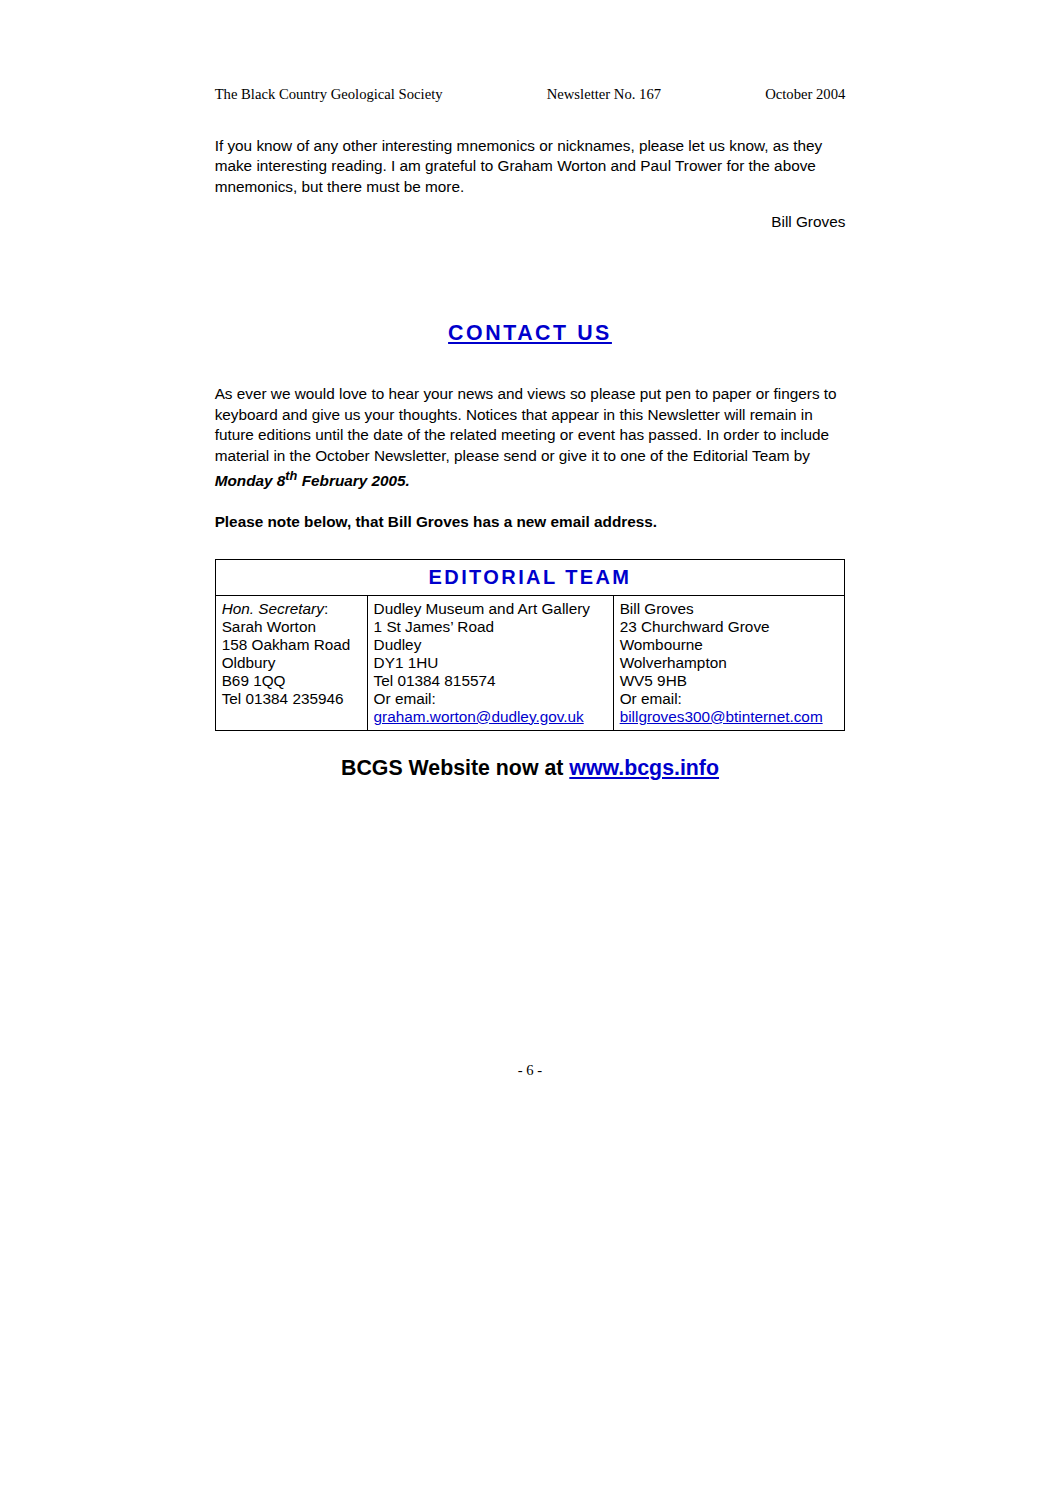The Black Country Geological Society
Newsletter No. 167
October 2004
If you know of any other interesting mnemonics or nicknames, please let us know, as they make interesting reading. I am grateful to Graham Worton and Paul Trower for the above mnemonics, but there must be more.
Bill Groves
CONTACT US
As ever we would love to hear your news and views so please put pen to paper or fingers to keyboard and give us your thoughts. Notices that appear in this Newsletter will remain in future editions until the date of the related meeting or event has passed. In order to include material in the October Newsletter, please send or give it to one of the Editorial Team by Monday 8th February 2005.
Please note below, that Bill Groves has a new email address.
| EDITORIAL TEAM |
| --- |
| Hon. Secretary : Sarah Worton 158 Oakham Road Oldbury B69 1QQ Tel 01384 235946 | Dudley Museum and Art Gallery 1 St James’ Road Dudley DY1 1HU Tel 01384 815574 Or email: graham.worton@dudley.gov.uk | Bill Groves 23 Churchward Grove Wombourne Wolverhampton WV5 9HB Or email: billgroves300@btinternet.com |
BCGS Website now at www.bcgs.info
- 6 -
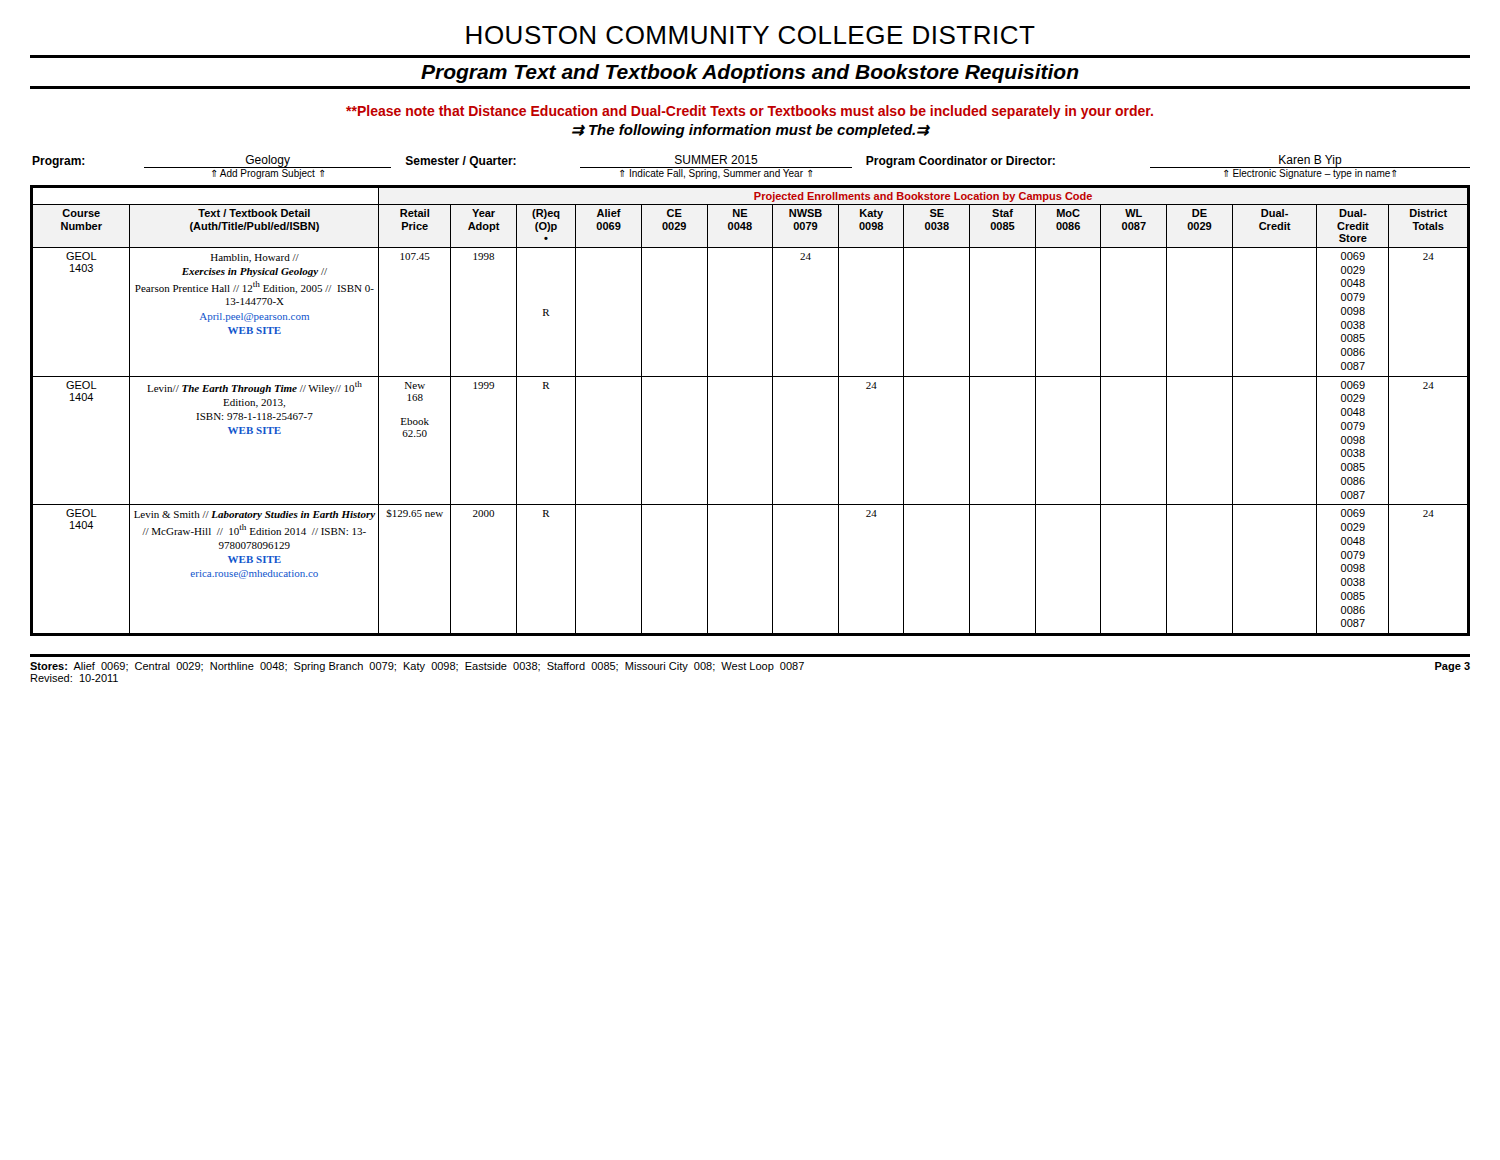HOUSTON COMMUNITY COLLEGE DISTRICT
Program Text and Textbook Adoptions and Bookstore Requisition
**Please note that Distance Education and Dual-Credit Texts or Textbooks must also be included separately in your order.
⇉ The following information must be completed.⇉
| Program: | Geology | Semester / Quarter: | SUMMER 2015 | Program Coordinator or Director: | Karen B Yip |
| | ⇑ Add Program Subject ⇑ | | ⇑ Indicate Fall, Spring, Summer and Year ⇑ | | ⇑ Electronic Signature – type in name⇑ |
| | Projected Enrollments and Bookstore Location by Campus Code |
| Course Number | Text / Textbook Detail (Auth/Title/Publ/ed/ISBN) | Retail Price | Year Adopt | (R)eq (O)p • | Alief 0069 | CE 0029 | NE 0048 | NWSB 0079 | Katy 0098 | SE 0038 | Staf 0085 | MoC 0086 | WL 0087 | DE 0029 | Dual- Credit | Dual- Credit Store | District Totals |
| GEOL 1403 | Hamblin, Howard // Exercises in Physical Geology // Pearson Prentice Hall // 12 th Edition, 2005 // ISBN 0-13-144770-X April.peel@pearson.com WEB SITE | 107.45 | 1998 | R | | | | 24 | | | | | | | | 0069 0029 0048 0079 0098 0038 0085 0086 0087 | 24 |
| GEOL 1404 | Levin// The Earth Through Time // Wiley// 10 th Edition, 2013, ISBN: 978-1-118-25467-7 WEB SITE | New 168 Ebook 62.50 | 1999 | R | | | | | 24 | | | | | | | 0069 0029 0048 0079 0098 0038 0085 0086 0087 | 24 |
| GEOL 1404 | Levin & Smith // Laboratory Studies in Earth History // McGraw-Hill // 10 th Edition 2014 // ISBN: 13-9780078096129 WEB SITE erica.rouse@mheducation.co | $129.65 new | 2000 | R | | | | | 24 | | | | | | | 0069 0029 0048 0079 0098 0038 0085 0086 0087 | 24 |
Page 3 Stores: Alief 0069; Central 0029; Northline 0048; Spring Branch 0079; Katy 0098; Eastside 0038; Stafford 0085; Missouri City 008; West Loop 0087 Revised: 10-2011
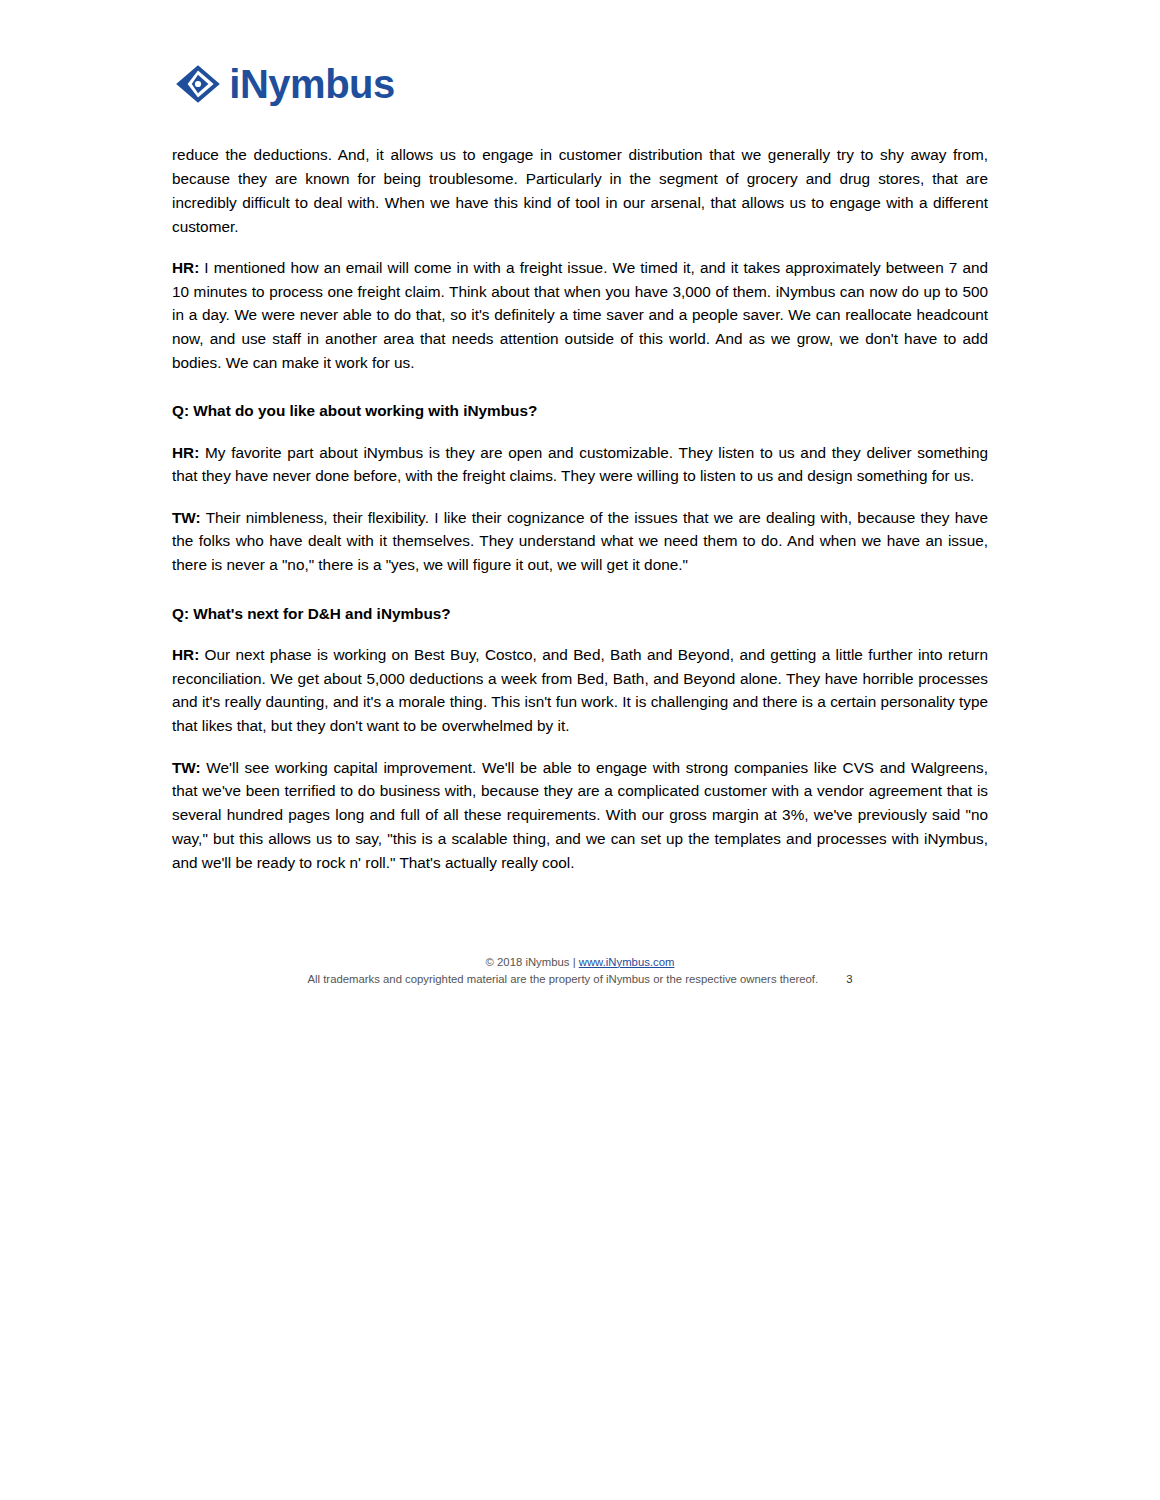i Nymbus
reduce the deductions. And, it allows us to engage in customer distribution that we generally try to shy away from, because they are known for being troublesome. Particularly in the segment of grocery and drug stores, that are incredibly difficult to deal with. When we have this kind of tool in our arsenal, that allows us to engage with a different customer.
HR: I mentioned how an email will come in with a freight issue. We timed it, and it takes approximately between 7 and 10 minutes to process one freight claim. Think about that when you have 3,000 of them. iNymbus can now do up to 500 in a day. We were never able to do that, so it's definitely a time saver and a people saver. We can reallocate headcount now, and use staff in another area that needs attention outside of this world. And as we grow, we don't have to add bodies. We can make it work for us.
Q: What do you like about working with iNymbus?
HR: My favorite part about iNymbus is they are open and customizable. They listen to us and they deliver something that they have never done before, with the freight claims. They were willing to listen to us and design something for us.
TW: Their nimbleness, their flexibility. I like their cognizance of the issues that we are dealing with, because they have the folks who have dealt with it themselves. They understand what we need them to do. And when we have an issue, there is never a "no," there is a "yes, we will figure it out, we will get it done."
Q: What's next for D&H and iNymbus?
HR: Our next phase is working on Best Buy, Costco, and Bed, Bath and Beyond, and getting a little further into return reconciliation. We get about 5,000 deductions a week from Bed, Bath, and Beyond alone. They have horrible processes and it's really daunting, and it's a morale thing. This isn't fun work. It is challenging and there is a certain personality type that likes that, but they don't want to be overwhelmed by it.
TW: We'll see working capital improvement. We'll be able to engage with strong companies like CVS and Walgreens, that we've been terrified to do business with, because they are a complicated customer with a vendor agreement that is several hundred pages long and full of all these requirements. With our gross margin at 3%, we've previously said "no way," but this allows us to say, "this is a scalable thing, and we can set up the templates and processes with iNymbus, and we'll be ready to rock n' roll." That's actually really cool.
© 2018 iNymbus | www.iNymbus.com
All trademarks and copyrighted material are the property of iNymbus or the respective owners thereof. 3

══════

What you will do – Copy exactly the stretch of data above from the line with "reduce the deductions." through the line with "HR: My favorite", and omit all other lines.

Answer section –
reduce the deductions. And, it allows us to engage in customer distribution that we generally try to shy away from, because they are known for being troublesome. Particularly in the segment of grocery and drug stores, that are incredibly difficult to deal with. When we have this kind of tool in our arsenal, that allows us to engage with a different customer.
HR: I mentioned how an email will come in with a freight issue. We timed it, and it takes approximately between 7 and 10 minutes to process one freight claim. Think about that when you have 3,000 of them. iNymbus can now do up to 500 in a day. We were never able to do that, so it's definitely a time saver and a people saver. We can reallocate headcount now, and use staff in another area that needs attention outside of this world. And as we grow, we don't have to add bodies. We can make it work for us.
Q: What do you like about working with iNymbus?
HR: My favorite part about iNymbus is they are open and customizable. They listen to us and they deliver something that they have never done before, with the freight claims. They were willing to listen to us and design something for us.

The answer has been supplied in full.